The theory of comparative advantage explains how the wages of two people or groups of people who trade with each other can increase even if the labor productivity of just one of them increases. Suppose I can mow LeBron James' yard in one hour, and to do so I have to give up earning $10 doing something else. (Let's just say that $10 per hour accurately reflects the productivity of my labor services for that one hour.). And let's suppose that LeBron James' could mow his own yard, but in doing so must forego an hour of practice that due to some incentive clause would increase his income by, say, $1,000. Then he and I have a mutually advantagous trade by me mowing his lawn for anything between $10 and $1,000.
Suppose now that LeBron's labor productivity subsequently increased so that his opportunity cost of mowing his lawn doubles to $2,000 per hour. Now the mutual advantages to our exchanging my labor services for payment increases to between $10 per hour and $2,000 per hour. Where we end up depends. If barriers to entry preclude others from entering the lawn mowing business, my wage would increase closer to the $2,000 threshold. If, however, plenty of people could enter this market, then it would remain closer to the $10 range.
My labor productivity did not change at all, but that doesn't mean that my wages would not necessarily increase. Whether my wage increases or not depends on the gains from trade by employing my labor services mowing LeBron's yard. As an actual example, the labor productivity of barbers and other cosmetologists has probably not increased much over the past twenty-five years either, but I'm guessing the real wages in this sector have increased over that period.
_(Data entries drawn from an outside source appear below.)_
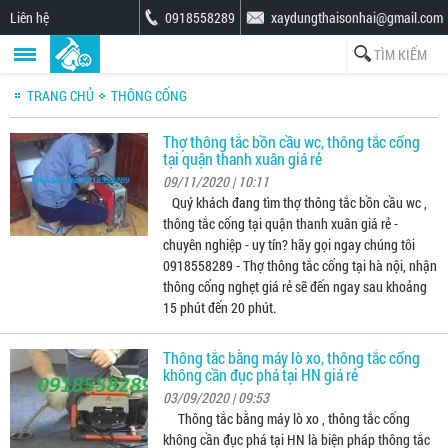
Liên hệ
0918558289
xaydungthaisonhai@gmail.com
TRANG CHỦ
THÔNG CỐNG
Thợ thông tắc bồn cầu wc, thông tắc cống
tại quận thanh xuân giá rẻ
09/11/2020 | 10:11
Quý khách đang tìm thợ thông tắc bồn cầu wc ,
thông tắc cống tại quận thanh xuân giá rẻ -
chuyên nghiệp - uy tín? hãy gọi ngay chúng tôi
0918558289 - Thợ thông tắc cống tại hà nội, nhận
thông cống nghẹt giá rẻ sẽ đến ngay sau khoảng
15 phút đến 20 phút.
Thông tắc bằng máy lò xo, thông tắc cống
không cần đục phá tại HN giá rẻ
03/09/2020 | 09:53
Thông tắc bằng máy lò xo , thông tắc cống
không cần đục phá tại HN là biện pháp thông tắc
Now, this doesn't mean that Dorfman is incorrect, only that the labor productivity of a worker is not the only determinant of his or her wage. You have to also consider the opportunity costs of labor to determine the value of the labor that person provides.
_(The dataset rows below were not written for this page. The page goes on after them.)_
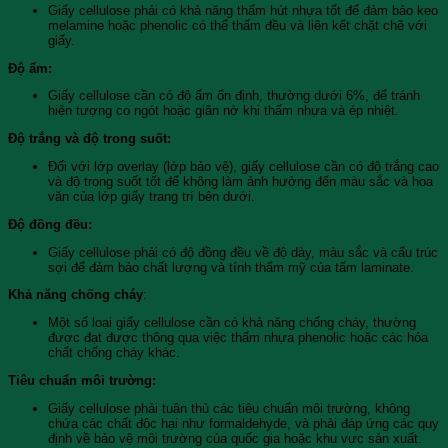
Giấy cellulose phải có khả năng thấm hút nhựa tốt để đảm bảo keo
melamine hoặc phenolic có thể thấm đều và liên kết chặt chẽ với
giấy.
Độ ẩm:
Giấy cellulose cần có độ ẩm ổn định, thường dưới 6%, để tránh
hiện tượng co ngót hoặc giãn nở khi thấm nhựa và ép nhiệt.
Độ trắng và độ trong suốt:
Đối với lớp overlay (lớp bảo vệ), giấy cellulose cần có độ trắng cao
và độ trong suốt tốt để không làm ảnh hưởng đến màu sắc và hoa
văn của lớp giấy trang trí bên dưới.
Độ đồng đều:
Giấy cellulose phải có độ đồng đều về độ dày, màu sắc và cấu trúc
sợi để đảm bảo chất lượng và tính thẩm mỹ của tấm laminate.
Khả năng chống cháy
:
Một số loại giấy cellulose cần có khả năng chống cháy, thường
được đạt được thông qua việc thấm nhựa phenolic hoặc các hóa
chất chống cháy khác.
Tiêu chuẩn môi trường:
Giấy cellulose phải tuân thủ các tiêu chuẩn môi trường, không
chứa các chất độc hại như formaldehyde, và phải đáp ứng các quy
định về bảo vệ môi trường của quốc gia hoặc khu vực sản xuất.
So why haven't wages in the food service industry kept up with overall labor productivity? Because what determines exactly where the terms of trade end up within the wedge of a worker's productivity and the opportunity cost of the person or persons with whom they trade depends on the relative value to each party of the services or good each party provides the other. In the case made by Dorfman, since food service work requires relatively little skill, plenty of people are willing to enter that industry and compete away additional wage payments above and beyond their opportunity costs. This means that the terms of trade are closer to the actual productivity level of food service workers and not upwards to the opportunity costs of workers whose labor productivity increased.
For another comparison, consider the labor productivity of academics, which has not likely increased over the past twenty-five years either, even though their real wages have risen significantly. This is because it is much more difficult and costly to become an academic, and demand for the services of academics has increased significantly over this time. This means that both the marginal revenue product of an academic has increased over the past two decades (almost all of that due to gains in marginal revenue, not in productivity), and barriers to entry allow the wages of academics to rise without new entrants competing to push them downward.